[Transcribed page contents]
*** Block opens ***
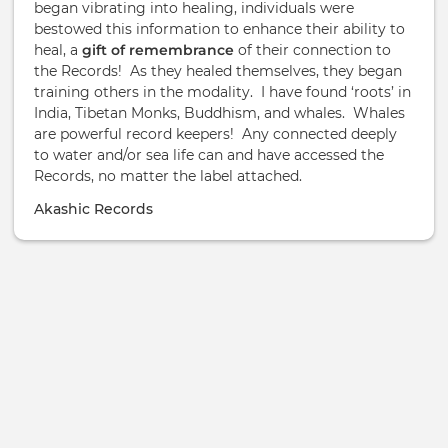
began vibrating into healing, individuals were
bestowed this information to enhance their ability to
heal, a
gift of remembrance
of their connection to
the Records! As they healed themselves, they began
training others in the modality. I have found ‘roots’ in
India, Tibetan Monks, Buddhism, and whales. Whales
are powerful record keepers! Any connected deeply
to water and/or sea life can and have accessed the
Records, no matter the label attached.
Akashic Records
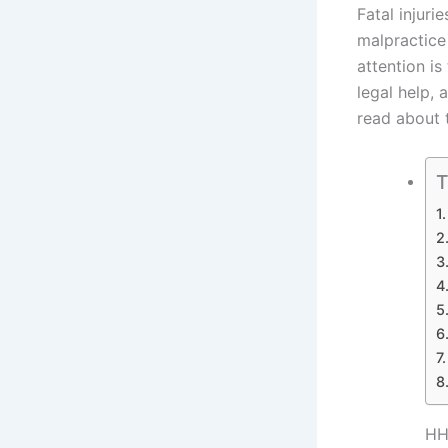
Fatal injuri
malpractice
attention is
legal help, 
read about t
T
HH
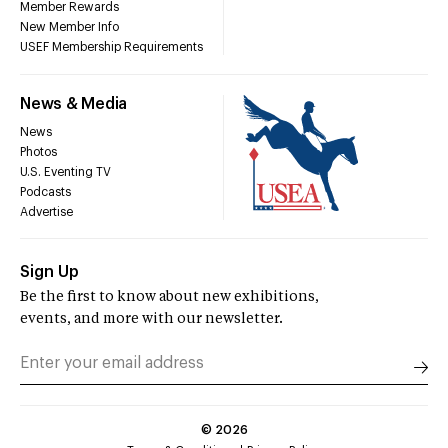
Member Rewards
New Member Info
USEF Membership Requirements
News & Media
News
Photos
U.S. Eventing TV
Podcasts
Advertise
Sign Up
Be the first to know about new exhibitions,
events, and more with our newsletter.
©
2026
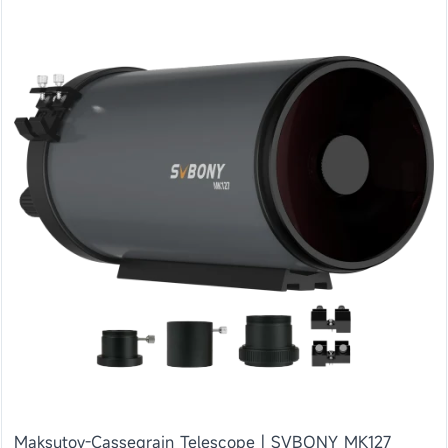
Maksutov-Cassegrain Telescope | SVBONY MK127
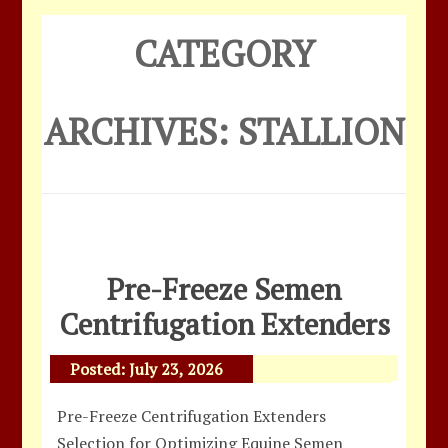
CATEGORY
ARCHIVES:
STALLION
Pre-Freeze Semen
Centrifugation Extenders
Posted:
July 23, 2026
Pre-Freeze Centrifugation Extenders
Selection for Optimizing Equine Semen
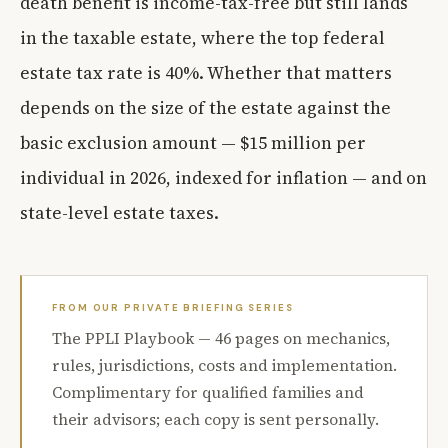
death benefit is income-tax-free but still lands
in the taxable estate, where the top federal
estate tax rate is 40%. Whether that matters
depends on the size of the estate against the
basic exclusion amount — $15 million per
individual in 2026, indexed for inflation — and on
state-level estate taxes.
FROM OUR PRIVATE BRIEFING SERIES
The PPLI Playbook — 46 pages on mechanics,
rules, jurisdictions, costs and implementation.
Complimentary for qualified families and
their advisors; each copy is sent personally.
*** Block closes ***
What you are asked to do: Please pick out and copy every line in the records above that contains the string "Extenders". Case counts.

Exercise response:
Centrifugation Extenders
Pre-Freeze Centrifugation Extenders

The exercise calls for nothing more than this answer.